Bang Darwis sering mengungkapkan isi hatinya, tentang bagaimana ia sudah sangat sesak ingin menikah. Tentulah aku tidak benar-benar paham dengan maksud perkataanya saat itu. Maksudku, aku belum benar-benar paham tentang apa yang sedang dirasakan bang Darwis.
Namun sekarang keluh kesahnya usai sudah. Ia menikah. Setelah beberapa usahanya dulu menemui beberapa benturan. Di mana dirinya pernah ditolak 12 kali, itu angka yang cukup banyak jika dikaitkan dengan penolakan. Orang pasti banyak mengira kalau ditolak 12 kali itu sudah cukup sial. Tapi tidak, cobaan itu belum selesai. Itu hanyalah mukaddimah atas ujian yang selanjutnya.
Pernah hubungan asmara Bang Darwis digantung bak tali jemuran, 2 kali. Tidak jelas mau atau tidaknya wanita itu dipinang. Penuh ketidakjelasan. Menurutku hubungan jenis inilah yang paling tidak mengenakkan, mau maju tidak bisa, udah mentok. Hanya bisa menunggu apakah akan dibukakan jalan ke pelaminan atau tidak. Jika mau mundur, sayang, masih belum dijawab, mengais-ngais harapan.
Sempat juga Bang Darwis diterima wanita 2 kali. Namun sayangnya hubungan tersebut tidak disetujui oleh orang tua si wanita. Jadi secara langsung dia tetap ditolak. Maka jumlah total semuanya 16 kali hubungan karam.

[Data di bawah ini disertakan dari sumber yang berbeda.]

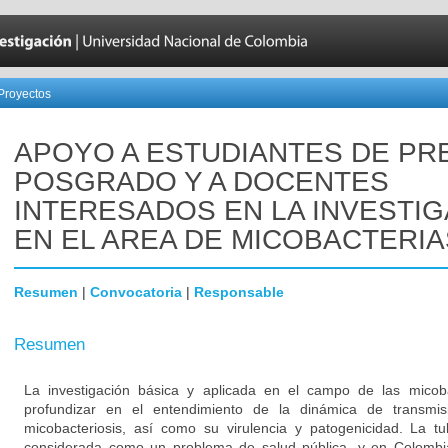
Proyectos
APOYO A ESTUDIANTES DE PR
POSGRADO Y A DOCENTES
INTERESADOS EN LA INVESTI
EN EL AREA DE MICOBACTERIA
Resumen
|
Convocatoria
|
Responsable
Resumen
La investigación básica y aplicada en el campo de las micob
profundizar en el entendimiento de la dinámica de transmis
micobacteriosis, así como su virulencia y patogenicidad. La tu
considerada como un problema de salud pública, y en Colombia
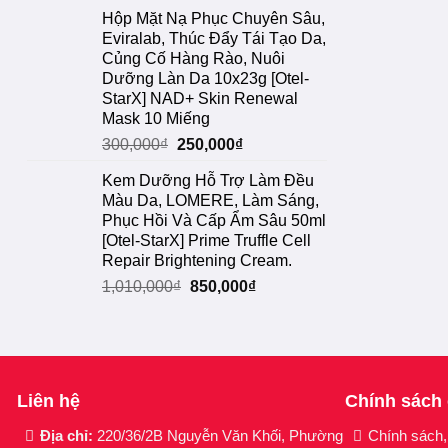
gốc
hiện
Hộp Mặt Nạ Phục Chuyên Sâu,
là:
tại
Eviralab, Thúc Đẩy Tái Tạo Da,
1,050,000₫.
là:
Củng Cố Hàng Rào, Nuôi
750,000₫.
Dưỡng Làn Da 10x23g [Otel-
StarX] NAD+ Skin Renewal
Mask 10 Miếng
Giá
Giá
300,000
₫
250,000
₫
gốc
hiện
Kem Dưỡng Hỗ Trợ Làm Đều
là:
tại
Màu Da, LOMERE, Làm Sáng,
300,000₫.
là:
Phục Hồi Và Cấp Ẩm Sâu 50ml
250,000₫.
[Otel-StarX] Prime Truffle Cell
Repair Brightening Cream.
Giá
Giá
1,010,000
₫
850,000
₫
gốc
hiện
là:
tại
1,010,000₫.
là:
850,000₫.
Liên hệ
Chính sách
Địa chỉ:
220/36/2B Nguyễn Văn Khối, Phường
Chính sách,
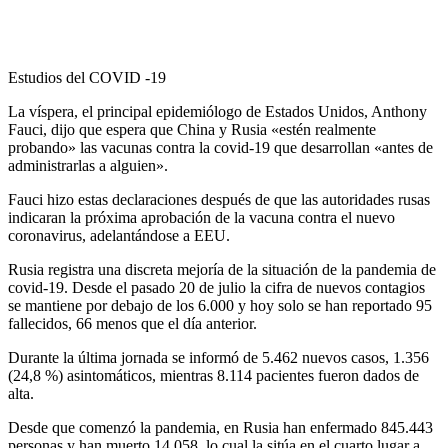
Estudios del COVID -19
La víspera, el principal epidemiólogo de Estados Unidos, Anthony
Fauci, dijo que espera que China y Rusia «estén realmente
probando» las vacunas contra la covid-19 que desarrollan «antes de
administrarlas a alguien».
Fauci hizo estas declaraciones después de que las autoridades rusas
indicaran la próxima aprobación de la vacuna contra el nuevo
coronavirus, adelantándose a EEU.
Rusia registra una discreta mejoría de la situación de la pandemia de
covid-19. Desde el pasado 20 de julio la cifra de nuevos contagios
se mantiene por debajo de los 6.000 y hoy solo se han reportado 95
fallecidos, 66 menos que el día anterior.
Durante la última jornada se informó de 5.462 nuevos casos, 1.356
(24,8 %) asintomáticos, mientras 8.114 pacientes fueron dados de
alta.
Desde que comenzó la pandemia, en Rusia han enfermado 845.443
personas y han muerto 14.058, lo cual la sitúa en el cuarto lugar a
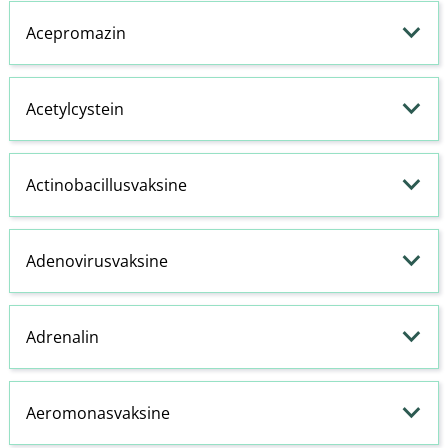
Acepromazin
Acetylcystein
Actinobacillusvaksine
Adenovirusvaksine
Adrenalin
Aeromonasvaksine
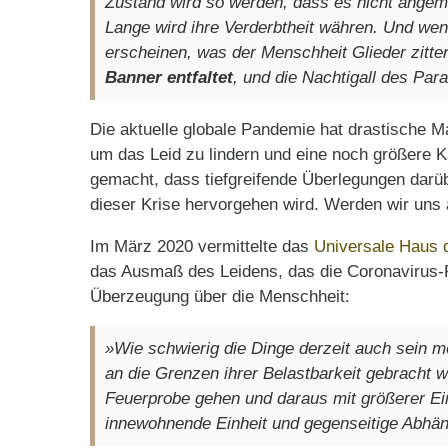
Zustand wird so werden, dass es nicht angeme
Lange wird ihre Verderbtheit währen. Und wen
erscheinen, was der Menschheit Glieder zitt
Banner entfaltet
, und die Nachtigall des Para
Die aktuelle globale Pandemie hat drastische M
um das Leid zu lindern und eine noch größere K
gemacht, dass tiefgreifende Überlegungen darü
dieser Krise hervorgehen wird. Werden wir uns 
Im März 2020 vermittelte das
Universale Haus d
das Ausmaß des Leidens, das die Coronavirus-P
Überzeugung über die Menschheit:
»Wie schwierig die Dinge derzeit auch sein m
an die Grenzen ihrer Belastbarkeit gebracht w
Feuerprobe gehen und daraus mit größerer Eins
innewohnende Einheit und gegenseitige Abhäng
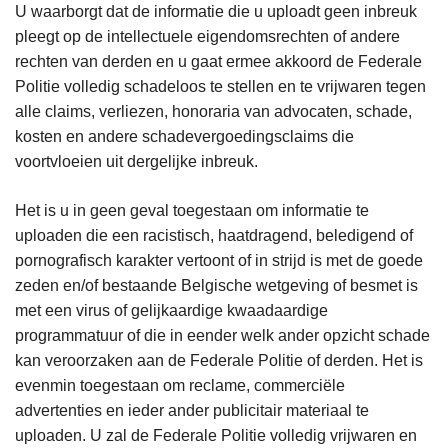
U waarborgt dat de informatie die u uploadt geen inbreuk
pleegt op de intellectuele eigendomsrechten of andere
rechten van derden en u gaat ermee akkoord de Federale
Politie volledig schadeloos te stellen en te vrijwaren tegen
alle claims, verliezen, honoraria van advocaten, schade,
kosten en andere schadevergoedingsclaims die
voortvloeien uit dergelijke inbreuk.
Het is u in geen geval toegestaan om informatie te
uploaden die een racistisch, haatdragend, beledigend of
pornografisch karakter vertoont of in strijd is met de goede
zeden en/of bestaande Belgische wetgeving of besmet is
met een virus of gelijkaardige kwaadaardige
programmatuur of die in eender welk ander opzicht schade
kan veroorzaken aan de Federale Politie of derden. Het is
evenmin toegestaan om reclame, commerciële
advertenties en ieder ander publicitair materiaal te
uploaden. U zal de Federale Politie volledig vrijwaren en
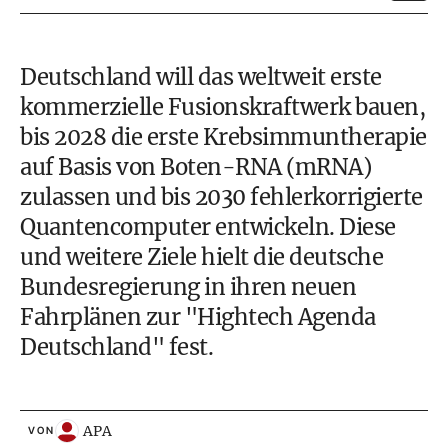
Deutschland will das weltweit erste
kommerzielle Fusionskraftwerk bauen,
bis 2028 die erste Krebsimmuntherapie
auf Basis von Boten-RNA (mRNA)
zulassen und bis 2030 fehlerkorrigierte
Quantencomputer entwickeln. Diese
und weitere Ziele hielt die deutsche
Bundesregierung in ihren neuen
Fahrplänen zur "Hightech Agenda
Deutschland" fest.
APA
VON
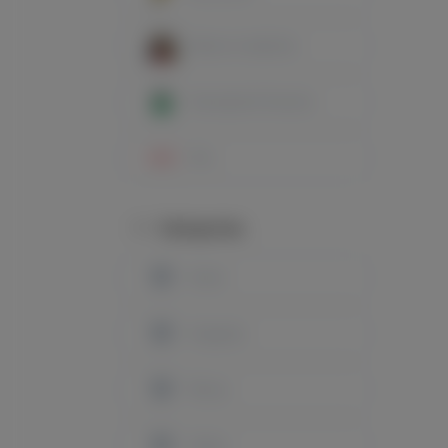
Nuevos creadores
Suscripción Gratuita
Vivo
Categorías
Anime
Imagenes
Música
Videos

Namun sekarang semua letihnya terbayar sudah. Siapa yang tidak iri dengannya hari ini. Lelaki yang hatinya pernah patah, remuk redam, hancur berkeping-keping itu telah menemukan takdirnya di hubungan yang ketujuh belas. Semua kejadian penolakan yang pernah dialami, sekarang telah tersintesis. Tak lebih hanya berupa sekedar kisah masa lalu yang membiaskan pengalaman dan pelajarannya sendiri.
***
Handphoneku berdering berkali-kali. Misscall dari Kojek. Aku, Joe, Faisal dan Kojek sudah janjian berjumpa di pesta Bang Darwis pada jam yang disepakati.
Pukul 17.54 Kojek sms.
Kojek: Dimana posisi, Za?
Aku: Di 3,5° Lintang Utara, 6,3° Lintang Selatan. 4,8° Bujur Timur. 7,2° Bujur Barat.